I wrote 2 previous blogs about NTLM and Negotiate/Kerberos which discussed briefly about how those authentication packages work within the context of Integrated Windows Authentication.

Another authentication package supported in Windows is called Secure Channel, also known as Schannel.  This blog will not discuss the details of Schannel because the detail can be found here.  Instead, this blog
will discuss a bit about the client/server support and brief configuration requirements for TLS protocols on Windows.

There are a number of SSL (SSL 1.0, SSL 2.0 and SSL 3.0) and TLS (TLS 1.0, TLS 1.1 and TLS 1.2) versions.  You can check and see which SSL/TLS version your Internet Explorer supports by selecting Tools -> Internet Options -> Advanced Tab.  Scroll down to the Security group and you may see something as shown in Figure 1.

Figure 1, possible SSL and TLS support within an Internet Explorer

It is important to realize that the supportable SSL and TLS versions depend on the underlying Windows operating system version and its associated Schannel (schannel.dll) component.  The following table shown in figure 2 represents the supported SSL and TLS version per Windows Server and Client version.

Figure 2, Support for SSL and TLS protocol on Windows

You notice that only Windows Server 2008 R2 (which is 64bit) and Windows 7 support the TLS 1.1 and TLS 1.2 protocol version.  To implement TLS 1.1 or TLS 1.2 both the client and the server need to support the protocol version.

Secure Channel / TLS Configuration

Unfortunately, I have not seen an implementation example that is applicable to all scenarios.  Therefore, I can only provide some tips and experiences towards what may or may not be required to get TLS 1.1 or TLS 1.2 up and running on your environment.  Security is a very important aspect for companies and individuals; therefore if you are considering implementing a secure channel, I recommend strongly working with an IT security professional.

Some information can be found here and here.

Configuring the Browser 

If the client operating system and browser that you are using supports TLS 1.1 or TLS 1.2, for example Internet Explorer version 9 on Windows 7, you should make sure the check boxes are enabled for those protocol versions, as shown previously in Figure 1.

Configuring IIS 7.5 (Internet Information Services)

Configuring IIS 7.5 to support TLS 1.1 and 1.2 is more resource intensive.  It is not enabled by default and there are more activities required when compared to configuring client/browser support.

  • For testing I created a web site on IIS 7.5 which accepted secure access on port 443, I made sure that the browser had the default settings (SSL 3.0 and TLS 1.0 enabled) and I accessed the web site.  OK
  • Next, I modified the browser setting to only support TLS 1.1 and 1.2, restarted the browser and accessed the web site.  FAIL
  • Next, using the Group Policy snap-in I enabled the following, located at Computer Configuration\Windows Settings\Security Settings\Local Policies\Security Options.

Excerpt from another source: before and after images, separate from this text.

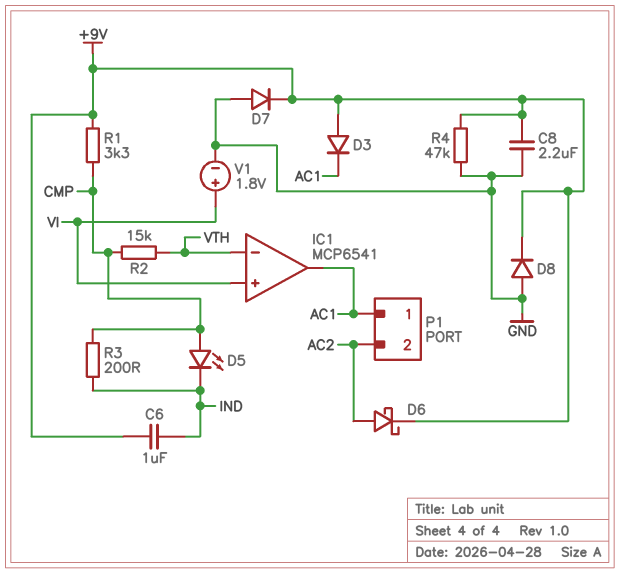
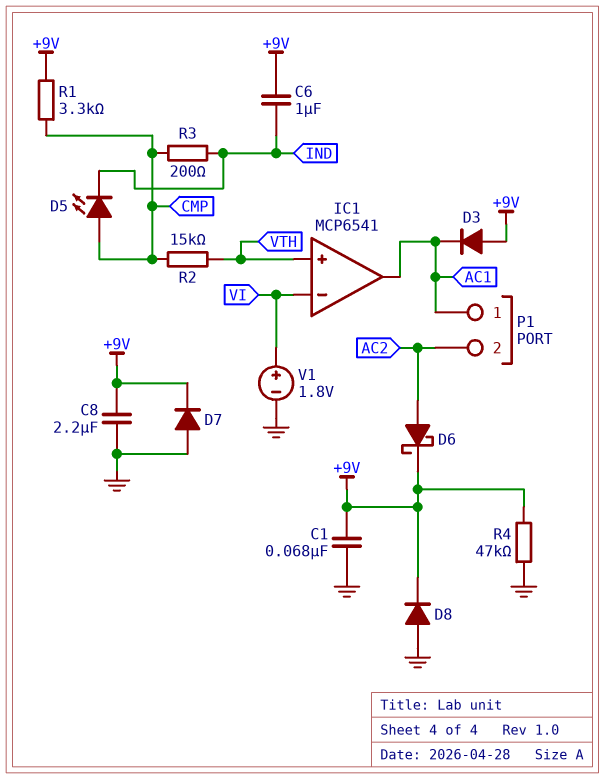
C1: none -> 68nF (+9V, GND)
IC1 pin in+: VI -> VTH
IC1 pin in-: VTH -> VI

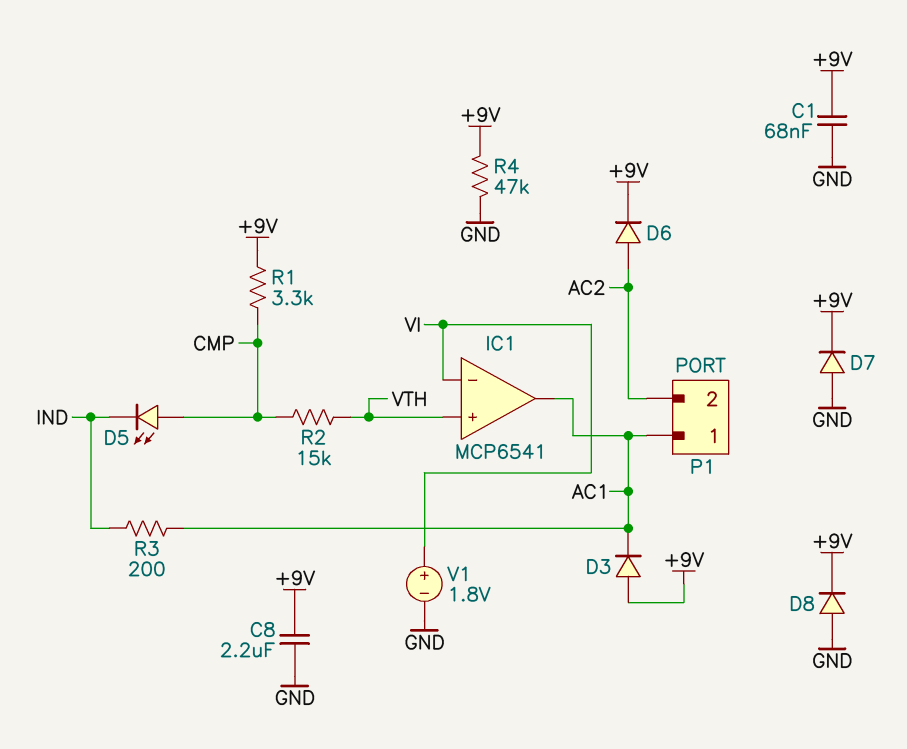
C6: 1uF (+9V, IND) -> none
D6: schottky (A AC2, K +9V) -> diode (A AC2, K +9V)
R3: 200 (CMP, IND) -> 200 (AC1, IND)

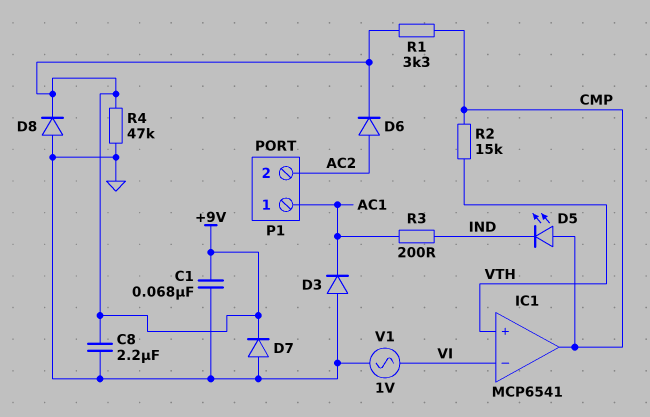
D3: diode (A +9V, K AC1) -> diode (A GND, K AC1)
IC1 pin out: AC1 -> CMP
V1: 1.8V (plus VI, minus GND) -> AC 1V (GND, VI)

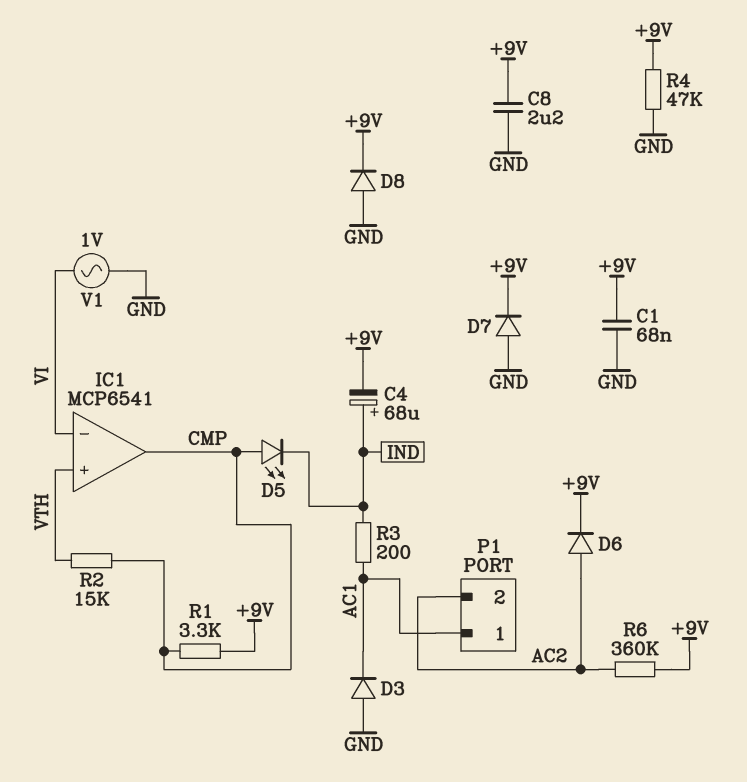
C4: none -> 68uF (plus IND, minus +9V)
R6: none -> 360k (+9V, AC2)

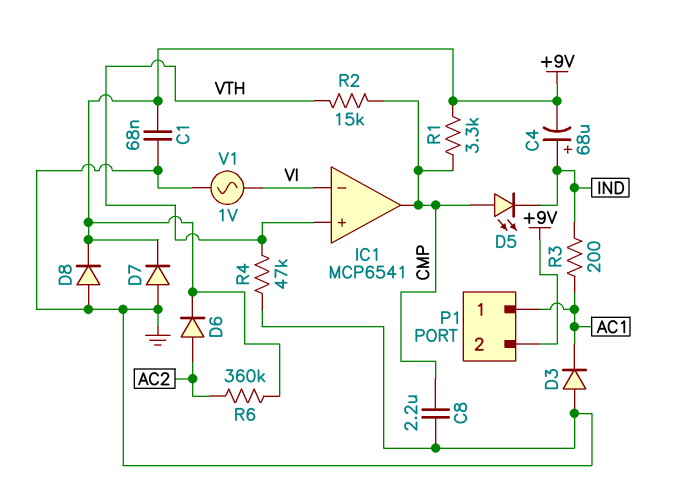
C8: 2.2uF (+9V, GND) -> 2.2uF (CMP, GND)
P1 pin 2: AC2 -> +9V
R4: 47k (+9V, GND) -> 47k (GND, VTH)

  • Lastly, I rebooted the server, made some registry modifications and accessed the web site.  OK

The effects of enabling system cryptography can be viewed here.

Using Fiddler I captured the following request header.  I am interested why it mentions a SSLv3-Compatible handshake when I had only TLS 1.2 enabled.  Perhaps it is referring to SSL 3.3 which is synonymous with TLS 1.2.  I am not sure; let me know if you find out.